[[ Provided information, beginning ]]

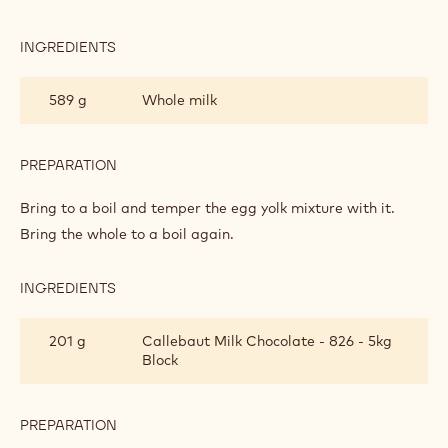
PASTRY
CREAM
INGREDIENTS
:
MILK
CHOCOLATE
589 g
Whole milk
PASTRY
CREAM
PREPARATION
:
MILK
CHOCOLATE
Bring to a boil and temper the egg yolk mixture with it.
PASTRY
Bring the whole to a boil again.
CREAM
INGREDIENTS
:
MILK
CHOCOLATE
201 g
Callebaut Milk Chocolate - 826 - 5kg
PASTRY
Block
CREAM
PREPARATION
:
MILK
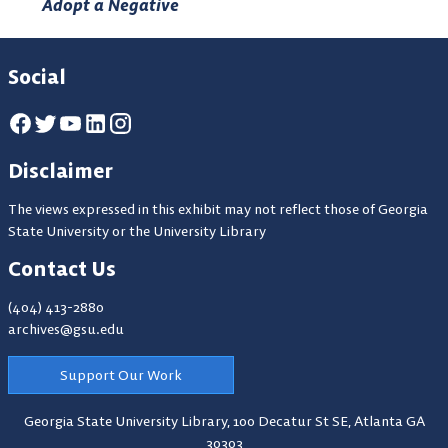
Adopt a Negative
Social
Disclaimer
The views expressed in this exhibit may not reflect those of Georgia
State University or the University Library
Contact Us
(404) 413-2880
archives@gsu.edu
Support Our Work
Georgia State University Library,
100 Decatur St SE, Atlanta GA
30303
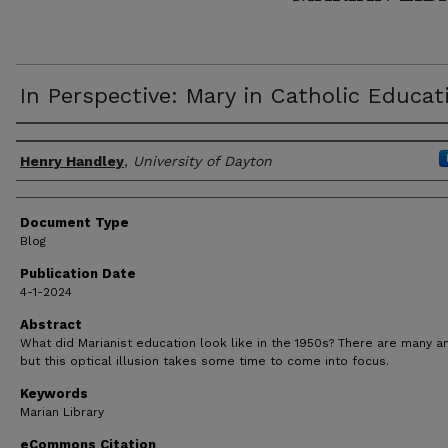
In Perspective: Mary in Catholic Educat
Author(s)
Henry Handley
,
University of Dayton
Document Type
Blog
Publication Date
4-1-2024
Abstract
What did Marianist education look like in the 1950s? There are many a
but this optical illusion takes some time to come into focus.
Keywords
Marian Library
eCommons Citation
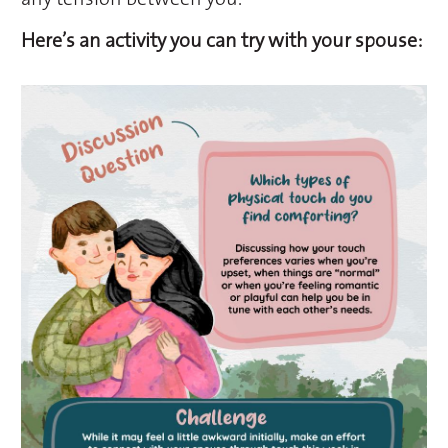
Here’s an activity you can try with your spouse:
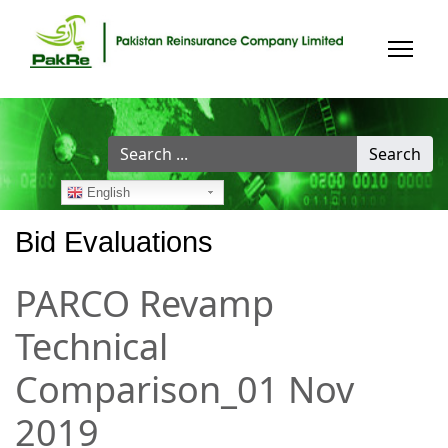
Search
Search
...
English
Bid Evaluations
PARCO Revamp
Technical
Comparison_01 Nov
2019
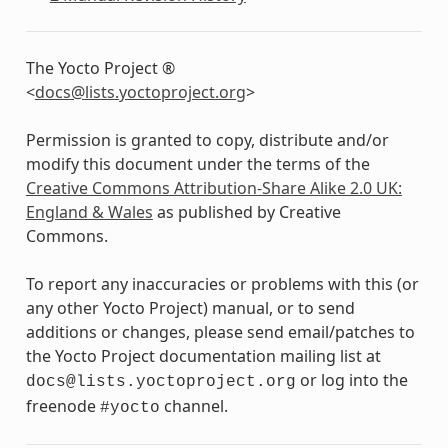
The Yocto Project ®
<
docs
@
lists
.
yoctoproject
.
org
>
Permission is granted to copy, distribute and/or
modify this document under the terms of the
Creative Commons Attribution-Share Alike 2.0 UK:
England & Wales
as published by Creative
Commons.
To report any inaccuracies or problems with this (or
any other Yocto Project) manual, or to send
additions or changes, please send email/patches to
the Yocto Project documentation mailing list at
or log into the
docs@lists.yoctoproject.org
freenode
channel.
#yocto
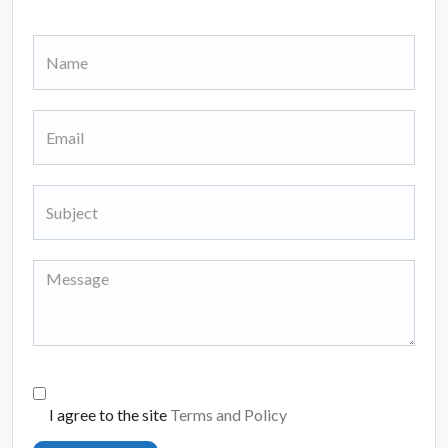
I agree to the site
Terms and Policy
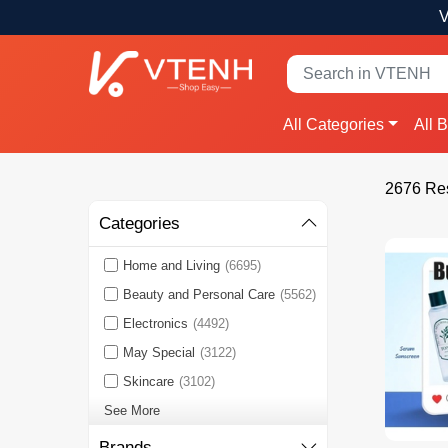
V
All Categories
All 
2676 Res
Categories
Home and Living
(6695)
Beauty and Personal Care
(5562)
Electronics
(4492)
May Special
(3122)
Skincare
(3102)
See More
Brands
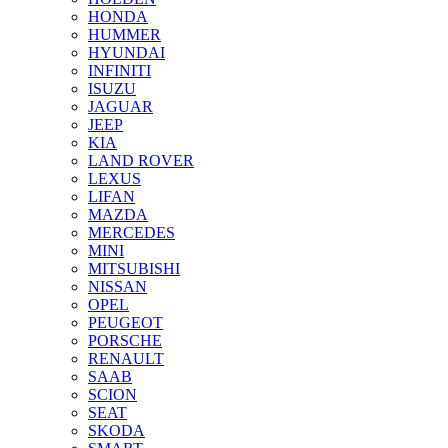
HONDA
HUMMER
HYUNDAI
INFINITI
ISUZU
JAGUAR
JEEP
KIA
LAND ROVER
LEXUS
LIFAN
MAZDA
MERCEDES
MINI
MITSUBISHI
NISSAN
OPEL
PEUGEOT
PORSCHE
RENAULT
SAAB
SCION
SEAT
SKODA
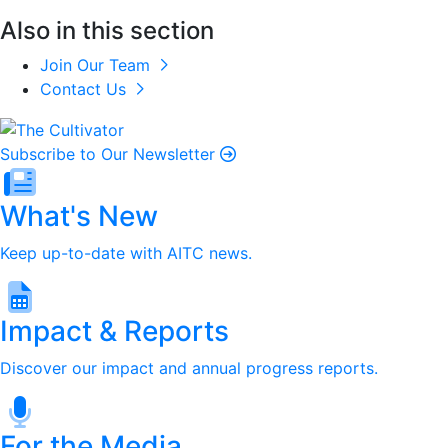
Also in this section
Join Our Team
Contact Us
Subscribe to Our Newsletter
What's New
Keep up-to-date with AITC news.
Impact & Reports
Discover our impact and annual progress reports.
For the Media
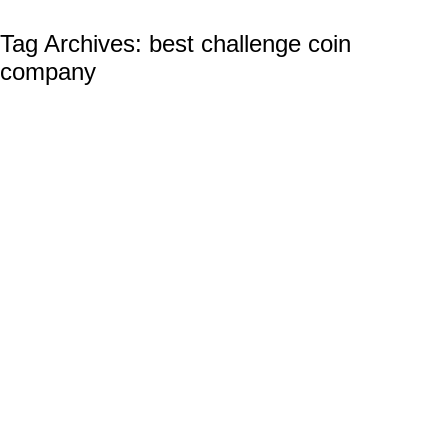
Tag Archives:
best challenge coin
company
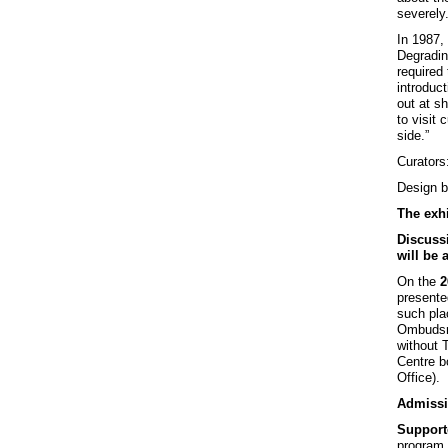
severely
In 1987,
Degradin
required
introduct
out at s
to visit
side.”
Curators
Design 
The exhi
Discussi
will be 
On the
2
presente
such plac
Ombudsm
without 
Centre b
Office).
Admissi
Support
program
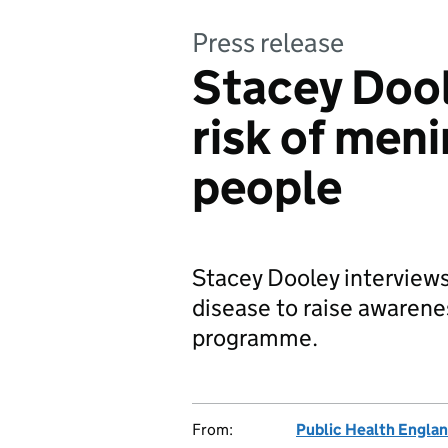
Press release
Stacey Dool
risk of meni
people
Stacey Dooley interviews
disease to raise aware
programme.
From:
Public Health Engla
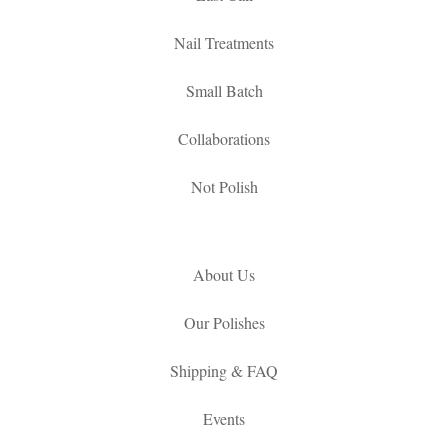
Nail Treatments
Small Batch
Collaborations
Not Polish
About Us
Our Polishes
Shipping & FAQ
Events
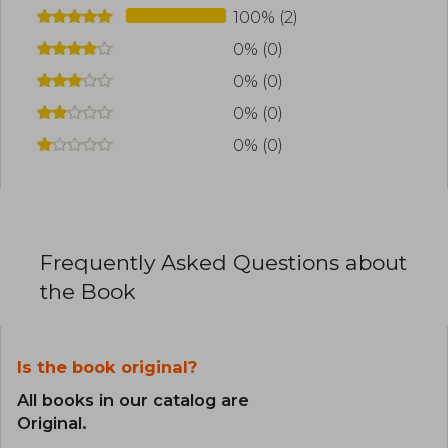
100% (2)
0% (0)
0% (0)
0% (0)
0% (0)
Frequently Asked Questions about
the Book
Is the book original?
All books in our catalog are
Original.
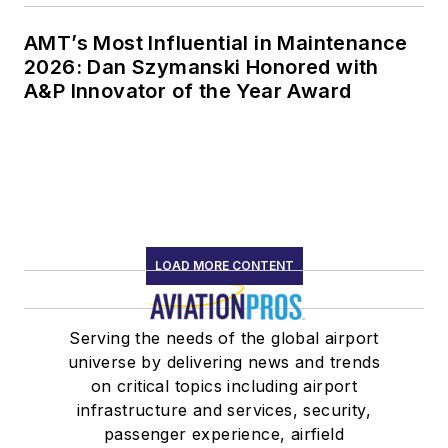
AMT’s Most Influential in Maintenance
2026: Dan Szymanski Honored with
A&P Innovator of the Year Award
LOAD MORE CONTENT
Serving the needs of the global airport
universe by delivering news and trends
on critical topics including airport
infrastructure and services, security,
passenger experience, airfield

[[ Provided information, end ]]

> **Brief**
Can you return, unchanged, everything from the line containing "Here’s an activity" down to the line containing "Terms and Policy", including both of those lines? Omit the picture markers from your answer.

> **Output of the task**
Here’s an activity you can try with your spouse:
Search
Search
...
English
Bid Evaluations
PARCO Revamp
Technical
Comparison_01 Nov
2019
The Yocto Project ®
<
docs
@
lists
.
yoctoproject
.
org
>
Permission is granted to copy, distribute and/or
modify this document under the terms of the
Creative Commons Attribution-Share Alike 2.0 UK:
England & Wales
as published by Creative
Commons.
To report any inaccuracies or problems with this (or
any other Yocto Project) manual, or to send
additions or changes, please send email/patches to
the Yocto Project documentation mailing list at
or log into the
docs@lists.yoctoproject.org
freenode
channel.
#yocto
I agree to the site
Terms and Policy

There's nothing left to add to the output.